Trois ans après le départ de Ben Ali, après des mois de vicissitudes, de troubles, et d’errements du processus démocratique, la Tunisie reprend espoir. Un nouveau premier ministre a été nommé, qui fait à peu près le consensus entre les différentes forces politiques tunisiennes. Et le chantier de la constitution, en panne depuis deux ans connaît une avancée importante. La rédaction du texte ne sera peut-être pas bouclée le 14 janvier comme prévu, mais on ne devrait plus être très loin de la version finale. Entre temps, le parti islamiste Ennahda, porté au pouvoir par les premières élections libres, a échoué à diriger le pays. Comme son homologue égyptien, les Frères Musulmans, mais avec des conséquences différentes.
Si c’est l’armée qui a repris brutalement les rênes au Caire, rejetant le mouvement islamiste, pourtant majoritaire aux élections, dans la clandestinité – déclaré par le pouvoir “mouvement terroriste”, ce que n’avait jamais fait le régime d’Hosni Mubarak – la Tunisie tente encore de trouver, elle, une issue consensuelle à son processus révolutionnaire.
L’exemple égyptien aura pesé. En poursuivant sur la voie de l’islamisation forcée de la société, alors même qu’ils ont démontré leur échec à redresser le pays en crise, et même à contrôler leurs extrémistes, les islamistes d’Ennahda risquaient de faire exploser le pays.
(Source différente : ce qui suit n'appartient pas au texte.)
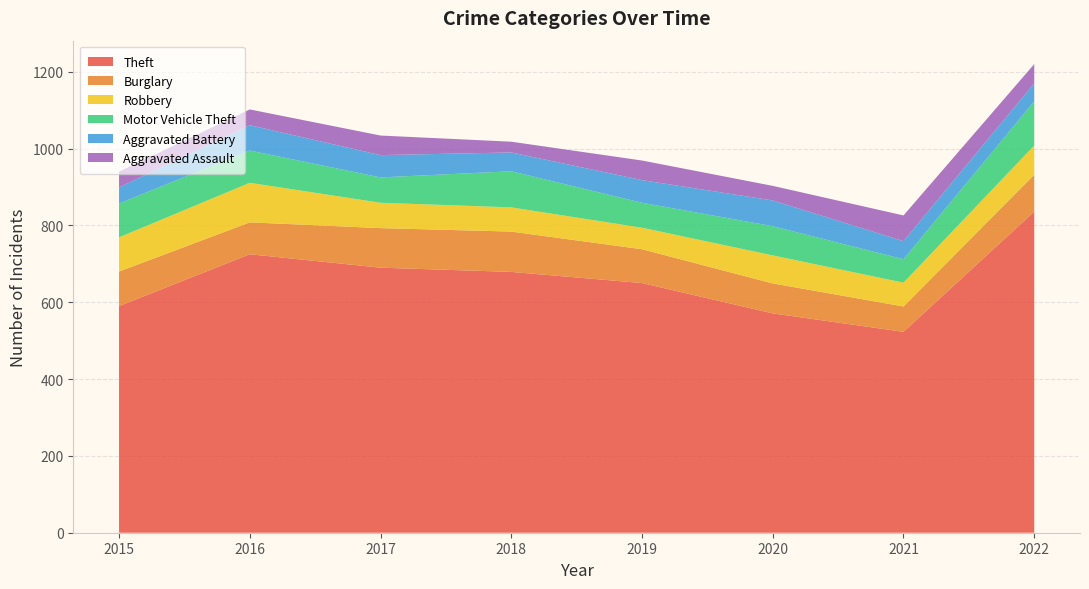

Reading left to right, transcribe all the data shown in this chart.

Theft: 590	725	690	679	650	571	523	836
Burglary: 90	83	103	105	88	78	66	96
Robbery: 89	103	66	63	56	73	62	76
Motor Vehicle Theft: 88	84	66	94	65	76	61	115
Aggravated Battery: 42	66	58	49	59	67	47	47
Aggravated Assault: 41	41	51	28	51	38	67	50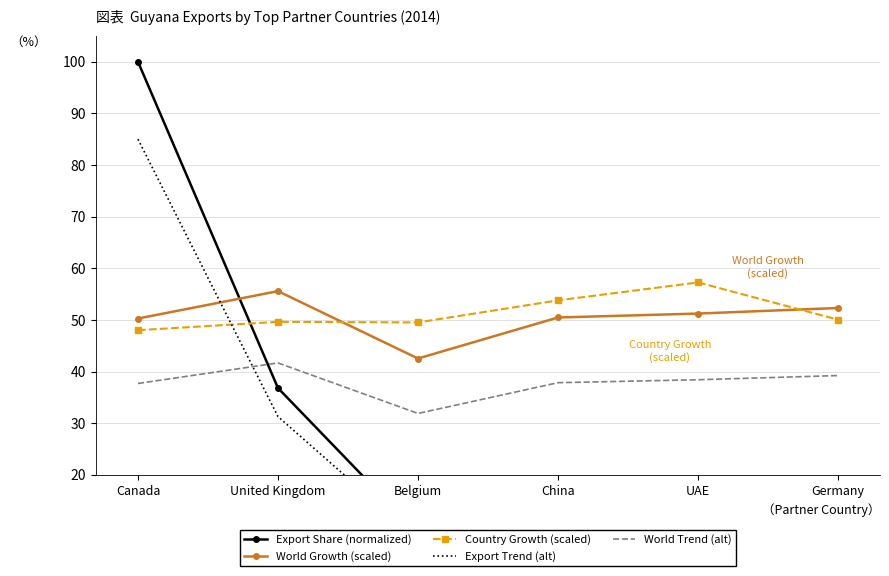

Which category has the lowest value across all series?

Germany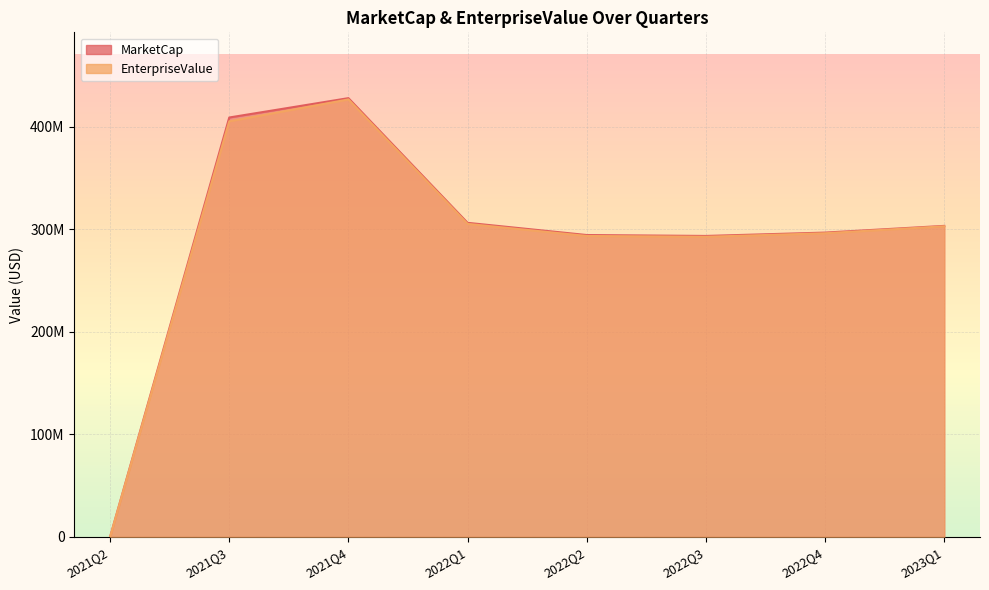

What is the total value across all series at 2022Q1?

611305509.0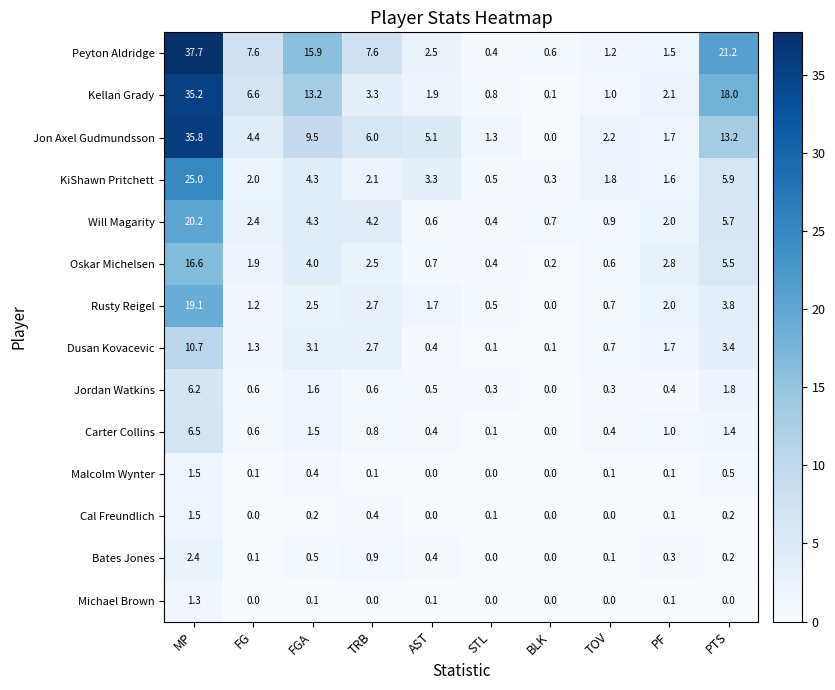

What is the sum of all Michael Brown values?

1.6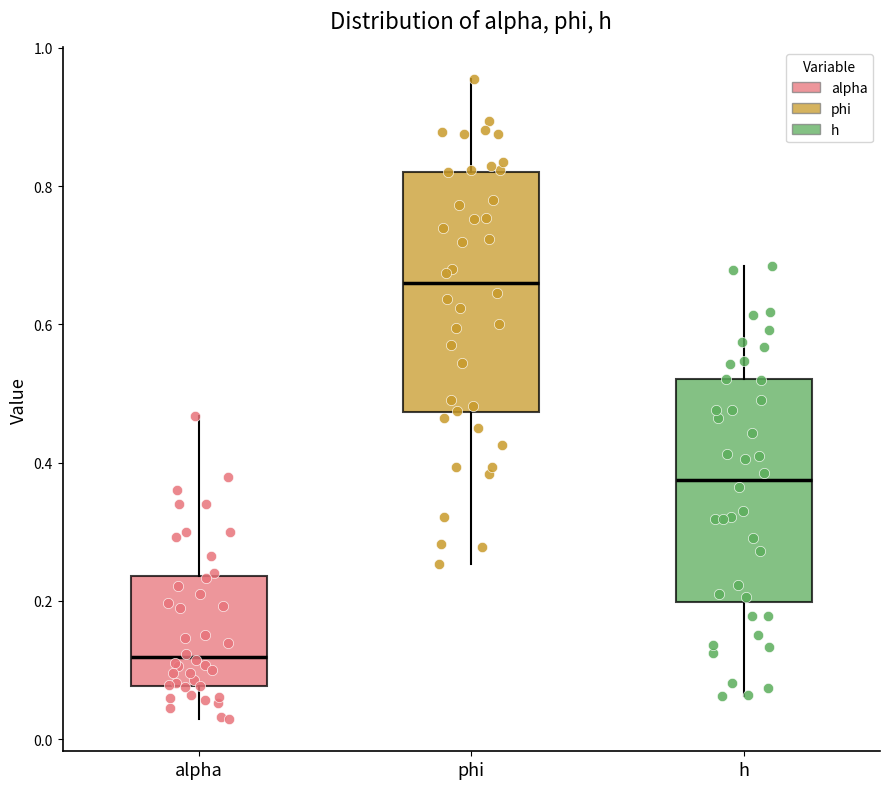

Where is the lower edge of the box for phi on the y-axis? The values are not printed on the chart, so give them approximately, as read against the axis.

0.48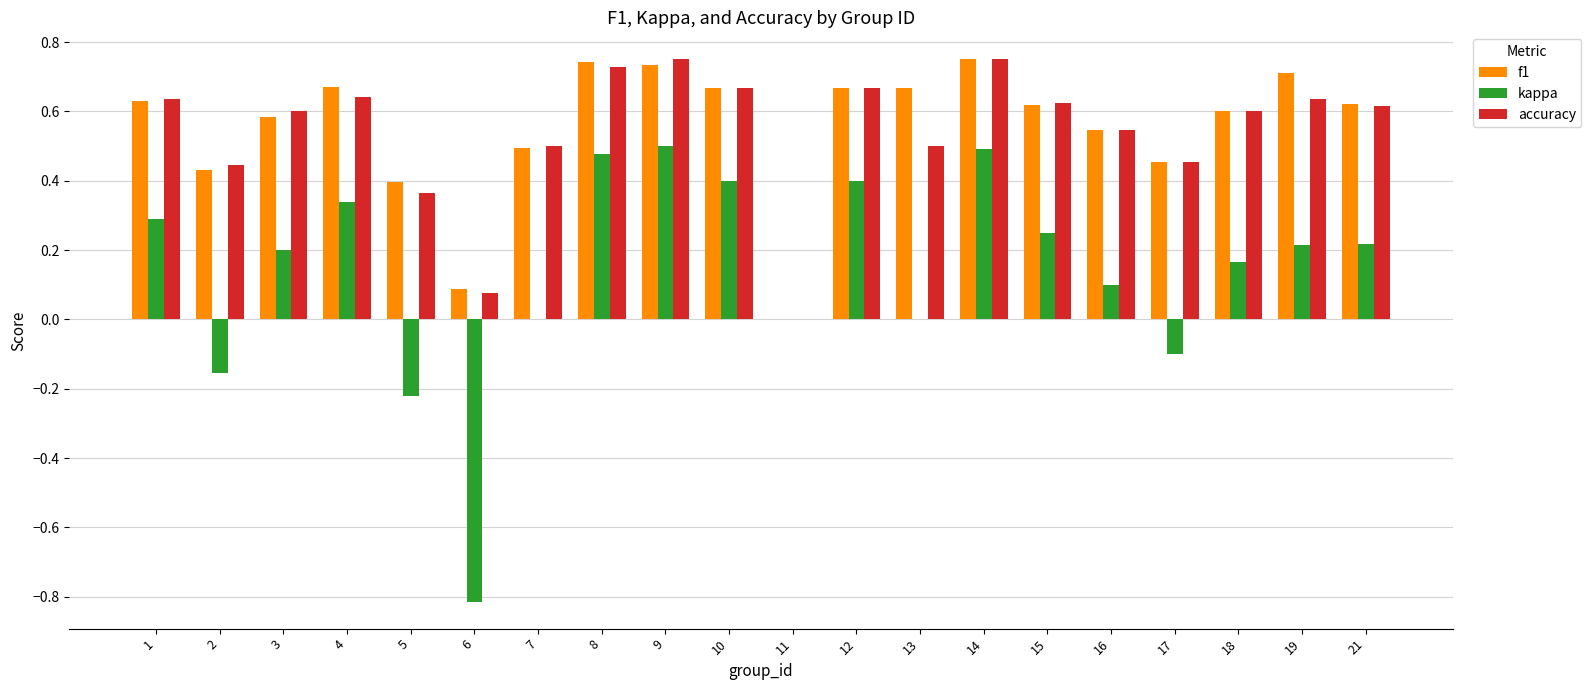

Is the value of f1 at 17 greater than the value of accuracy at 16?

No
Ils ont donc fini par accepter d’aller vers le compromis. Et le chemin réalisé est important. En abandonnant le poste de premier ministre au profit d’une personnalité n’appartenant pas à leur parti, chargée de constituer un cabinet d’indépendants. En acceptant un retour rapide aux urnes. Enfin et surtout en faisant des compromis importants sur le texte de la constitution.
Le préambule du texte souligne certes l’attachement des tunisiens aux enseignements de l’Islam. Mais il fait aussi référence à la Déclaration universelle des droits de l’homme. Les tunisiennes pourront regretter que l’égalité devant l’héritage, refusée par la religion, ne soit pas reconnue, et donc que l’on en reste à la pratique islamiste qui réserve la plus grosse part du patrimoine aux hommes. Mais l’égalité de droits entre hommes et femmes est pour le reste affirmée dans la constitution, et garantie par l’Etat. L’assemblée constituante est allée jusqu’à inscrire dans la constitution la parité dans les assemblées élues. La liberté de conscience est garantie, la liberté de la presse aussi… Bref, le retour à l’obscurantisme que semblait annoncer la rédaction de cette constitution par une majorité islamiste, n’a pas eu lieu, n’aura pas lieu, au moins dans l’immédiat.
Bien sûr l’âge d’or n’est pas pour autant à l’ordre du jour. La situation économique est catastrophique, le chômage endémique, la violence toujours présente, et rien ne dit que les islamistes ne sortiront pas renforcés d’une prochaine consultation électorale. Mais cahin-caha, n’en déplaise à ceux qui théorisent l’incompatibilité entre islam et démocratie, en oubliant un peu vite le temps qu’il a fallu aux autres religions pour accepter de se cantonner dans leur territoire spirituel, la Tunisie poursuit sa marche vers la démocratie.